In 2001, David Dockery edited and published a book called, The Challenge of Postmodernism. (Not long ago, Dr. Dockery served as  president and then chancellor of Trinity International University/Trinity Evangelical Divinity School. Recently, he was appointed professor of theology at Southwestern Baptist Theological Seminary in Ft. Worth, Texas.)

In his introductory chapter on postmodernism, Dockery acknowledges that “enormous changes” have emerged at the outset of this millenium in the Western world. Postmodernism, he writes (in a kind of self-contradictory statement), is the idea that the truth claims of the modern period are no longer reliable or relevant. Objective analysis is not possible, postmodernism proposes, because all claims to knowledge are distorted by a myriad of subjective factors. As a result, today’s generation doesn’t expect to be guided by any sense of objective reality; instead, as Dockery writes, The first [effect] is an eclectic approach to life where individuals decide what is true according to personal taste. 

Some years ago, while a student at Trinity, I became aware of this new thinking and its profound effect on our culture. I also began to see how postmodernism was affecting the life of the church. In 2017, through the publication of my book, Thoughtful Adaptations to Change: Authentic Christian Faith in Postmodern Times (Friesen Press)I tried to elaborate on this philosophical and cultural change from a pastoral point of view. The response to the book has assured me that this is an important subject, especially to the church, for many practical reasons.

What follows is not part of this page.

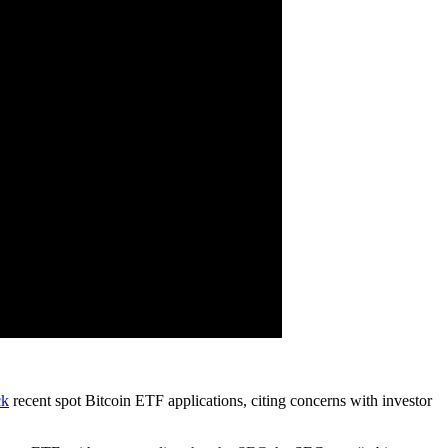
ck
recent spot Bitcoin ETF applications, citing concerns with investor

For one thing, as Dockery writes, Postmodernism presents Christians with new challenges as well as rich opportunities for evangelistic witness. The opportunity (in view of the rejection of universal truths), is that today’s generation is feeling increasingly lost. And the great challenge is to communicate the unchanging message of the life-saving Gospel in ways that make sense.

One of the essays in Dockery’s book is written by Stanley Grenz, a Baptist pastor who became an academic, most recently at Carey Hall and Regent College in Vancouver. Though Grenz has since passed away, he represents quite well, I think, what postmodern thinking is all about: 1) In the midst of a predominant pessimism about the world, people are more interested in cooperation than conquest, 2) This generation tends to take a holistic approach to the nature of truth — something that comes to individuals from many places, 3) Knowledge, instead of being objective, is “relative, indeterminate, and participatory,” and, 4) The postmodern worldview operates with a community based understanding of truth. 

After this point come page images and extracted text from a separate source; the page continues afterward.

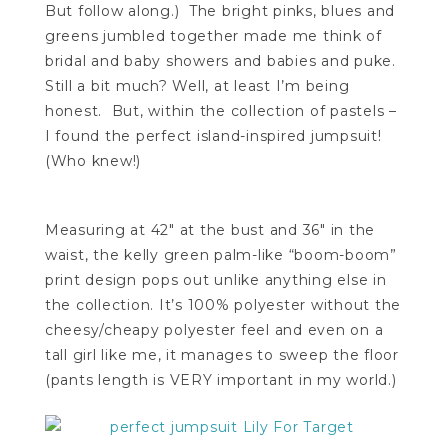
But follow along.) The bright pinks, blues and
greens jumbled together made me think of
bridal and baby showers and babies and puke.
Still a bit much? Well, at least I’m being
honest. But, within the collection of pastels –
I found the perfect island-inspired jumpsuit!
(Who knew!)
Measuring at 42″ at the bust and 36″ in the
waist, the kelly green palm-like “boom-boom”
print design pops out unlike anything else in
the collection. It’s 100% polyester without the
cheesy/cheapy polyester feel and even on a
tall girl like me, it manages to sweep the floor
(pants length is VERY important in my world.)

This last assertion seems to be a big point for Stanley Grenz, but it represents a huge departure from what we have known as orthodox Christianity. According to Grenz, truth is relative to the community in which we participate. Giving up the idea of universal, timeless truth, he says, … truth is what fits within a specific community. [It] consists in the ground rules that facilitate the well-being of the community in which one participates. 

In another article of Dockery’s book, Albert Mohler, president of Southern Baptist Theological Seminary (Louisville, Kentucky), comments on Grenz’s ideas. Instead of being “creed-based,” he says the focus in Grenz is on “spirituality.” According to Mohler, it appears that Grenz is proposing a shift from biblically based doctrine to “the spiritual vision of the community.” In the essay, Mohler suggests strongly that Grenz replaces Scripture as the foundation of Christian theology, with “communal Christian experience.”

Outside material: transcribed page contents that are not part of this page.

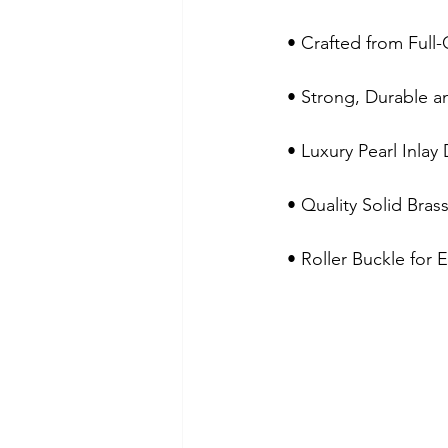
 • Crafted from Full
 • Strong, Durable 
 • Luxury Pearl Inlay
 • Quality Solid Bras
 • Roller Buckle for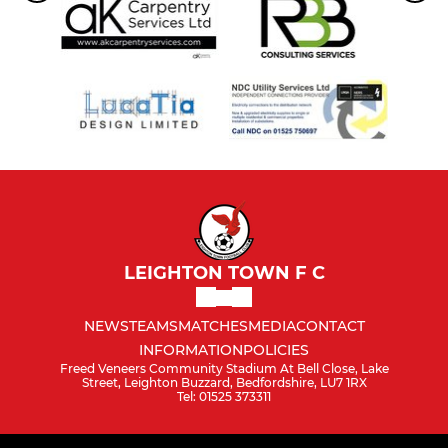
LEIGHTON TOWN F C
NEWS
TEAMS
MATCHES
MEDIA
CONTACT
INFORMATION
POLICIES
Freed Veneers Community Stadium At Bell Close, Lake
Street, Leighton Buzzard, Bedfordshire, LU7 1RX
Tel: 01525 373311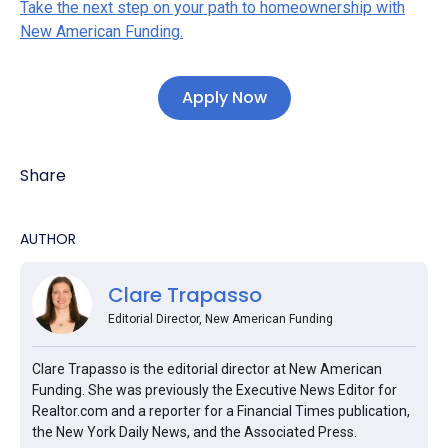
Take the next step on your path to homeownership with
New American Funding.
Apply Now
Share
AUTHOR
Clare Trapasso
Editorial Director, New American Funding
Clare Trapasso is the editorial director at New American
Funding. She was previously the Executive News Editor for
Realtor.com and a reporter for a Financial Times publication,
the New York Daily News, and the Associated Press.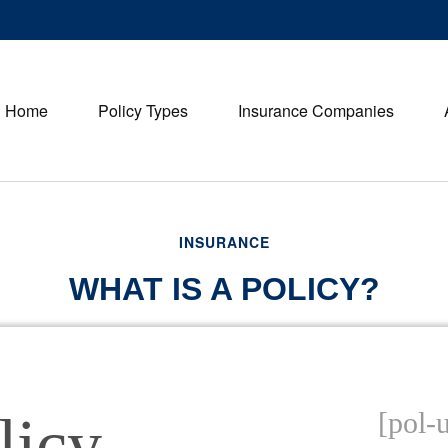
Home
Policy Types
Insurance Companies
INSURANCE
WHAT IS A POLICY?
licy
[pol-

Not surprisingly, evangelical Christians often find that  communal spirituality itself has become what is most important in church life and ministry. Though the Bible continues to occupy a place in the life of the church community, its sense of authority appears less prominent. Instead of being authoritatively declared, it seems more unconsciously assumed. One result, it appears, is that preaching tends to be informed more by popular culture than biblical proposition. It also explains why matters such as creation, gender identity/roles, the gospel, specific teaching on future events regarding the return of Jesus Christ, and others, tend to be ambiguous. And it explains the new emphasis on an experience of spirituality without clear biblical guidance.

It’s important to acknowledge that while some aspects of postmodernism are a healthy correction to the flagrant dogmatism of a previous age, it seems that the pendulum is in grave danger of swinging to the other extreme. Unless the church continues to reasonably affirm the authority of Scripture for faith and practice, it will become increasingly fragmented and ultimately empty of its historic faith.

The postmodern challenge is to find the balance between a rigorous faith in the truth of Scripture and the ability/power to communicate its beautiful gospel message to a spiritually destitute world.